Dorstener CDU wollte 2017 den Marktplatz in „Helmut-Kohl-Platz“ benennen
Altbundeskanzler Helmut Kohl, der sich als amtierender Regierungschef um die Wiedervereinigung Deutschlands und die Förderung Europa ohne Zweifel verdienst gemacht hatte, starb am 16. Juni 2017. Er war noch nicht unter der Erde, das starteten die CDU-Verbände und -Fraktionen ein regelrechtes Wettrennen, wem es wohl als ersten gelingen würde, in ihrer Stadt einen Platz oder eine Straße nach ihren einstigen Parteichef zu benennen. Daran beteiligte sich auch als eine der ersten der Dorstener CDU-Stadtverband, die CDU-Fraktion sowie der heimische Bundestagsabgeordnete Sven Volmering, die den historischen Marktplatz, der traditionell seit Jahrhunderten keinen Fremdnamen hat, in „Helmut-Kohl-Platz“ umzubenennen. Nach Konrad Adenauer ist ein Platz und nach Willy Brandt eine Straße bereits benannt worden. Die Begründung des CDU-Parteivorsitzenden: „Helmut Kohl war ein großer Staatsmann, der mit seinem politischen Geschick und seiner legendären Standfestigkeit die Menschen in Deutschland über viele Jahre durch eine stabile und sichere Zeit geführt hat“, so der Parteivorsitzende Ludger Föcker in einer Pressemitteilung. Die Christdemokraten wollten sich zudem „zusammen mit den Dorstener Bürgerinnen und Bürgern“ mit dem Thema befassen und über die Fraktion einen Vorschlag in den Rat der Stadt einbringen.
Benennung sollte erst fünf Jahre nach dem Tod des Prominenten erfolgen
Nachdem die „Dorstener Zeitung“ diesen Vorschlag veröffentlicht hatte und zu einer Meinungsumfrage unter ihren Lesern aufrief, hagelte es sowohl in der Zeitung wie auch in Facebook-Plattformen, z. B. des Stadtspiegels, überwiegend Kritik an diesem Vorschlag, sachlich die wenigsten, spöttisch die meisten („Nach ihm ist doch schon eine Suppe benannt!“). In Kommentaren wurde auch daran erinnert, dass er in der CDU-Spendenaffäre sein persönliches Ehrenwort über das Recht stellte und somit anhaltenden Rechtsbruch beging, was schließlich zu seiner Demission führte.

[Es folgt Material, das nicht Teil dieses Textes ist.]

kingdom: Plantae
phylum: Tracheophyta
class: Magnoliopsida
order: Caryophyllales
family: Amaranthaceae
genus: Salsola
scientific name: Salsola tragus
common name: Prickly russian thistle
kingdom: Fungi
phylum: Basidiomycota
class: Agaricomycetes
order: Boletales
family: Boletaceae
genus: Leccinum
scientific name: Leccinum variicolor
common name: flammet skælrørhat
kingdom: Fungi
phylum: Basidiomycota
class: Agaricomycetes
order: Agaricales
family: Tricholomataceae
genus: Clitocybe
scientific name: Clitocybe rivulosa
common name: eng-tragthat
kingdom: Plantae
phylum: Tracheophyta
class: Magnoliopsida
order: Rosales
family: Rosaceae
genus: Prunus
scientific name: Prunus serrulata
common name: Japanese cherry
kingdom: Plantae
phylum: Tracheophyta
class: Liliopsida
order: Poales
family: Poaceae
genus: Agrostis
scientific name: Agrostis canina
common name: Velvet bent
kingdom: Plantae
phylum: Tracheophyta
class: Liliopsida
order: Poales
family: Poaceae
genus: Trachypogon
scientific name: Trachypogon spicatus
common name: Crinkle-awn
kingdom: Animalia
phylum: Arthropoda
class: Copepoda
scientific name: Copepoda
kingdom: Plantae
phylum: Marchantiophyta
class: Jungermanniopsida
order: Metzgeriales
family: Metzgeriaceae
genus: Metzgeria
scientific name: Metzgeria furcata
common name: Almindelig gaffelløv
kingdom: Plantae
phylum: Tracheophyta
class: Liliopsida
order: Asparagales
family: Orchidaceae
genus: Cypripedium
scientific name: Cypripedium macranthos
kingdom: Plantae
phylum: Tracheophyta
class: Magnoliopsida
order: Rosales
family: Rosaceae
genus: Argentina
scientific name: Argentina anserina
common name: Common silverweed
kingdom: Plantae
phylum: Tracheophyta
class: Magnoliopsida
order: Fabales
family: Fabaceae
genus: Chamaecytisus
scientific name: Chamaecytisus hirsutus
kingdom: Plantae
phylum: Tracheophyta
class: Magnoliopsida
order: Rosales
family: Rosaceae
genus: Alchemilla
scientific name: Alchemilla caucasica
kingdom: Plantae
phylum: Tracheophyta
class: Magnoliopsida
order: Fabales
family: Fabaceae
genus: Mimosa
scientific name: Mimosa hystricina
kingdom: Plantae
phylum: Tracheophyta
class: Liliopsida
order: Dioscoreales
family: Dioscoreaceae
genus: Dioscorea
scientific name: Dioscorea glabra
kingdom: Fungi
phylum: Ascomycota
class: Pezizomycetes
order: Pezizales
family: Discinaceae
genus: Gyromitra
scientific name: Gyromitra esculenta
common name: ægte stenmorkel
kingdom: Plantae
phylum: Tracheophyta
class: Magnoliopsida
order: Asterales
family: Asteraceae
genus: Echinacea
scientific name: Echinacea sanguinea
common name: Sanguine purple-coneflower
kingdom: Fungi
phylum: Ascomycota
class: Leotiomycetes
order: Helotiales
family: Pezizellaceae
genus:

Dass es eine ungeschriebene Regel gibt, berühmten Verstorbenen erst fünf Jahre nach ihrem Tod per Straßennamen zuwürdigen, bedachte die Dorstener CDU genauso wenig wie sie mit massivem Meinungswiderstand offensichtlich nicht gerechnet hatte. Zudem hatten sich die Dorstener Kaufmannschaft und ein CDU-Ortsverein gegen die Benennung des Marktplatzes als „Helmut-Kohl-Platz“ ausgesprochen. Daher titelte die „Dorstener Zeitung“ am 24. Juni: „Marktplatz wird kein Kohl-Platz“.
Benennungs-Euphorie der ersten Tage dürfte sich gelegt haben
Auch in Marl rief das Vorhabend der dortigen CDU, den alten Friedhof am Rathaus oder den Marktplatz in Hüls in „Helmut Kohl-Park“ umzubenennen, Reaktionen der Ablehnung, aber auch der Zustimmung hervor. In Recklinghausen stieß die Eile der CDU, per Ratsantrag einen Platz nach Helmut Kohl zu benennen, auf erheblichen Widerstand, wie in Gladbeck, Dresden, Kassel und 150 anderen Städten auch. In allen Fällen scheint sich die Kohl-Straßen- bzw. Kohl-Platz-Euphorie der ersten Tage gelegt zu haben. Es bleibt abzuwarten, ob, wo und wann eine Straße oder ein Platz nach Helmut Kohl benannt wird (Stand: Juli 2017).
Quellen: DZ vom 21., 24. und 28. Juni, 4. Juli 2017.